▸ Transcribed page text
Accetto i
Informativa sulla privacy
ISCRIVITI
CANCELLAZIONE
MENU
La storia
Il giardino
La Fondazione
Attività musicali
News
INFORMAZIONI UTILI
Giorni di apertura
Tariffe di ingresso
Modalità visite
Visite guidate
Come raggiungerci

▸ What is required
Please edit the transcribed page text of the entries by replacing "Giorni di apertura" with "Orari di apertura", keeping every other line unchanged.

▸ Expected answer
Accetto i
Informativa sulla privacy
ISCRIVITI
CANCELLAZIONE
MENU
La storia
Il giardino
La Fondazione
Attività musicali
News
INFORMAZIONI UTILI
Orari di apertura
Tariffe di ingresso
Modalità visite
Visite guidate
Come raggiungerci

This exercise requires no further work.